L’autre principale annonce de ce discours et de ce plan pauvreté réside assurément dans la création d’un revenu universel d’activité à partir de 2020. J’ai déjà expliqué à de nombreuses reprises à quel point l’idée de revenu universel me paraissait néfaste mais je trouve qu’Emmanuel Macron et sa coterie dépassent un stade dans l’ignominie avec cette culpabilisation des personnes en situation de pauvreté qui, in fine si l’on comprend le message sous-jacent, seraient responsables de leur sort. En somme, le président de la République nous explique que pour être aidé il faudra travailler. Peut-être envisage-t-il même d’obliger les bénéficiaires des minimas sociaux à œuvrer bénévolement comme le défendent certains départements, ajoutant l’indécence à l’ignominie. S’il y a du travail, embauchez les personnes plutôt que les faire travailler gratuitement.
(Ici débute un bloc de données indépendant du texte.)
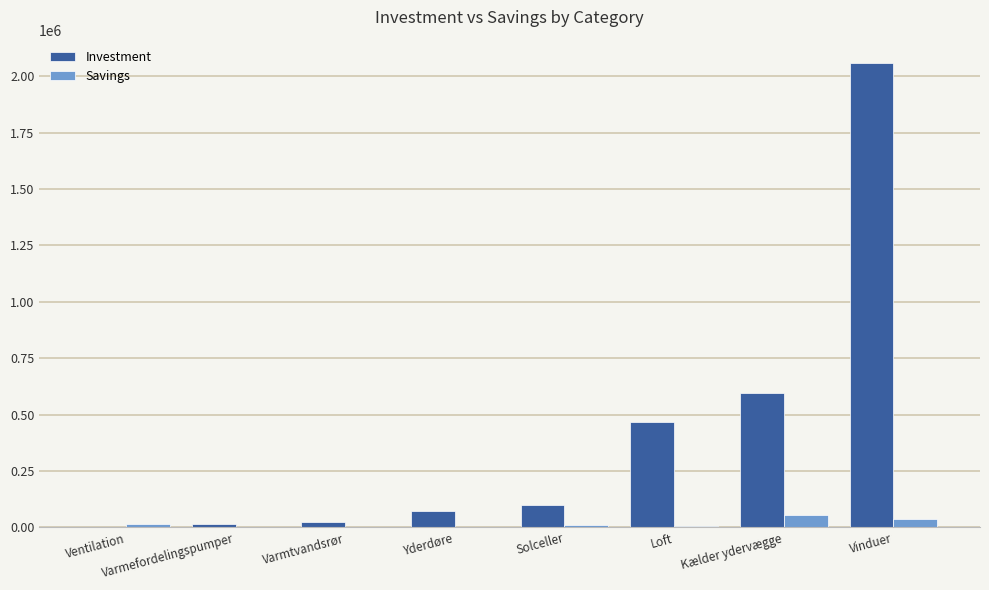

What is the sum of the Savings values at Yderdøre and Varmtvandsrør?

2500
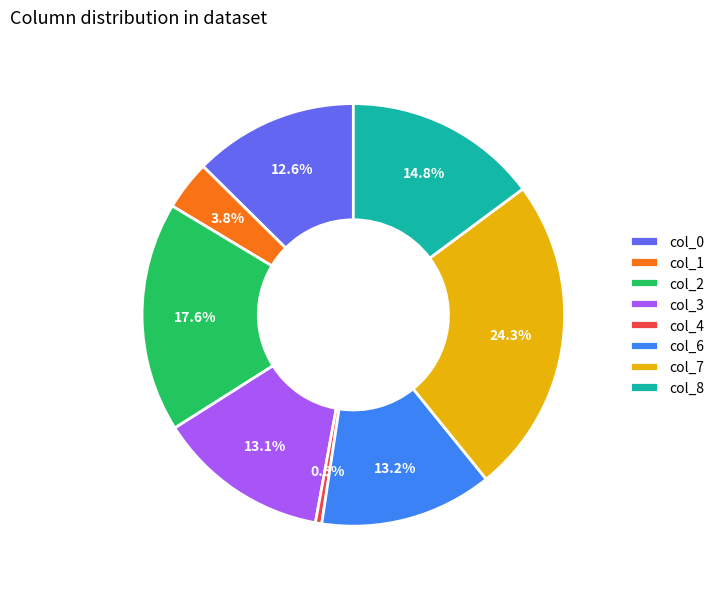

Is there a majority slice in this chart?

No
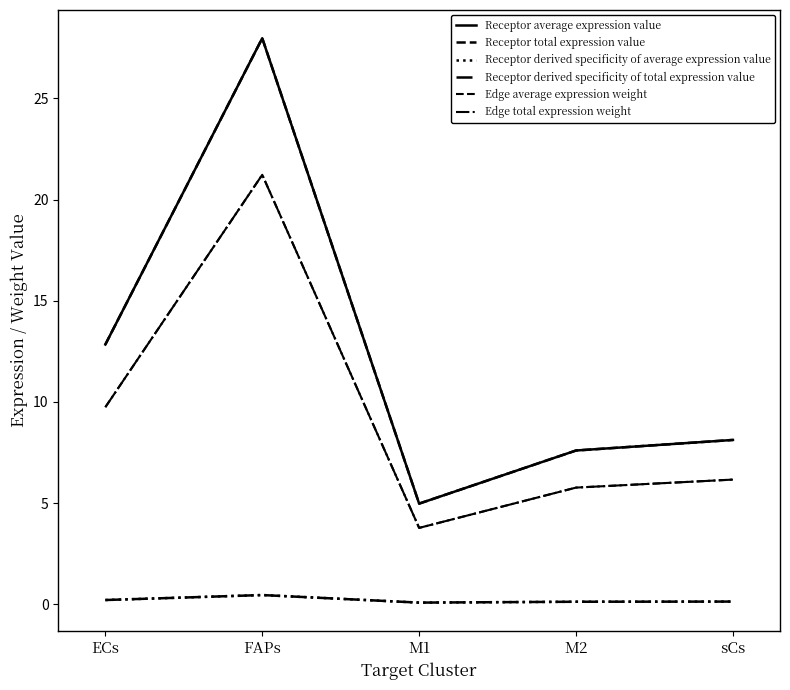

Reading left to right, transcribe all the data shown in this chart.

Receptor average expression value: ECs=12.8	FAPs=28.0	M1=5.0	M2=7.6	sCs=8.1
Receptor total expression value: ECs=12.8	FAPs=28.0	M1=5.0	M2=7.6	sCs=8.1
Receptor derived specificity of average expression value: ECs=0.2	FAPs=0.5	M1=0.1	M2=0.1	sCs=0.1
Receptor derived specificity of total expression value: ECs=0.2	FAPs=0.5	M1=0.1	M2=0.1	sCs=0.1
Edge average expression weight: ECs=9.7	FAPs=21.2	M1=3.8	M2=5.8	sCs=6.2
Edge total expression weight: ECs=9.7	FAPs=21.2	M1=3.8	M2=5.8	sCs=6.2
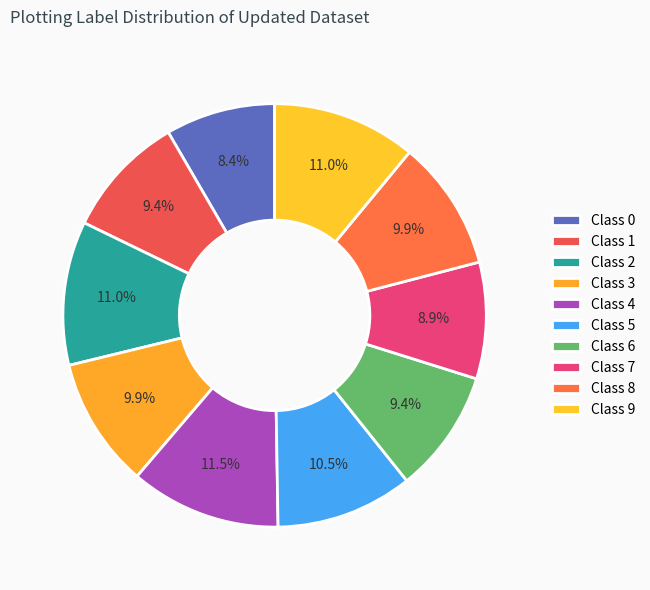

Does any single category account for the majority?

No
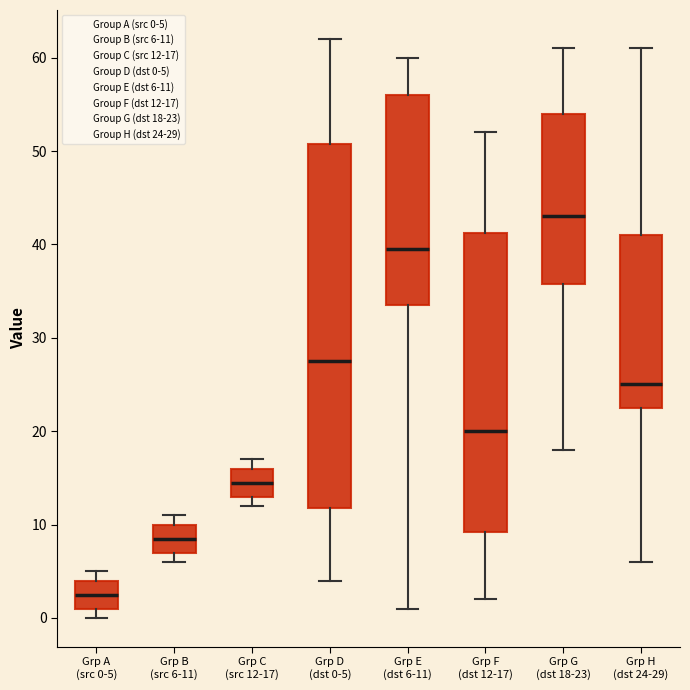

Where does the lower whisker of the box for Grp D (dst 0-5) end on the y-axis? The values are not printed on the chart, so give them approximately, as read against the axis.

4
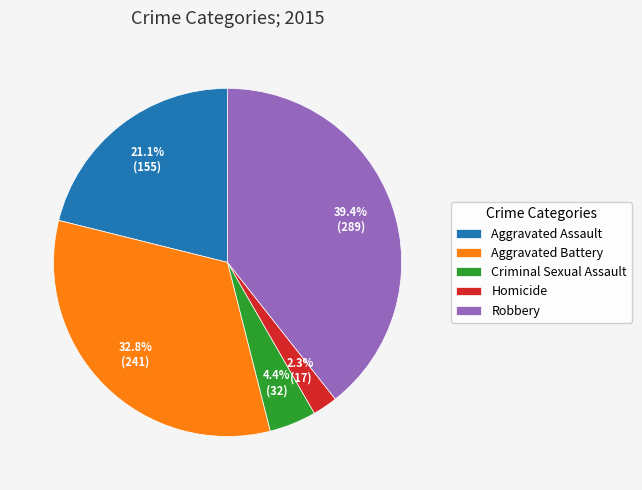

To the nearest percent, what is the difference between the Robbery and Criminal Sexual Assault slice percentages?

35%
L’autre principal problème de ce plan pauvreté, symbole absolu de la politique macronienne, réside évidemment dans le fait qu’il s’attaque à la pauvreté et non pas aux inégalités. Il s’agit en somme de redistribuer de la main droite au sein des catégories les plus dominées de la population ce qu’on leur a pris de la main gauche. Il va sans dire que cette politique est odieuse et ne vise qu’à satisfaire le marché en fournissant des salariés corvéables à merci et incapables de se défendre ni de vivre décemment. C’est précisément tout le piège du revenu universel qui, plutôt que de s’attaquer aux inégalités, se contente de vaguement lutter contre la pauvreté en expliquant aux personnes qu’il vaut mieux être pauvre en travaillant que pauvre en ne travaillant pas. Ce que propose Emmanuel Macron aux personnes en situation de grande pauvreté, c’est simplement d’aller vers une pauvreté relative en leur disant « c’est mieux que rien » dans un accès de cynisme rarement vu. Sa politique fera sans doute sortir de la grande pauvreté un certain nombre de personnes mais pour les faire demeurer dans la pauvreté avec des personnes plus pauvres qu’avant à qui on aura pris pour donner aux plus pauvres. Il s’agit finalement de donner un os à ronger aux plus dominés pour qu’ils le soient encore mais se taisent pendant que les puissants festoient. Voilà la société que défend le monarque présidentiel et le plan pauvreté qu’il a présentés. Lui et sa caste feraient bien de prendre garde, après nous être nourris de la pauvreté comme l’a dit sa ministre à Jean-Hugues Ratenon, ex-bénéficiaire du RSA et désormais député de la France Insoumise, il pourrait bien nous prendre l’envie de les manger eux. Nul doute que ce jour-là, nous aurons grand faim.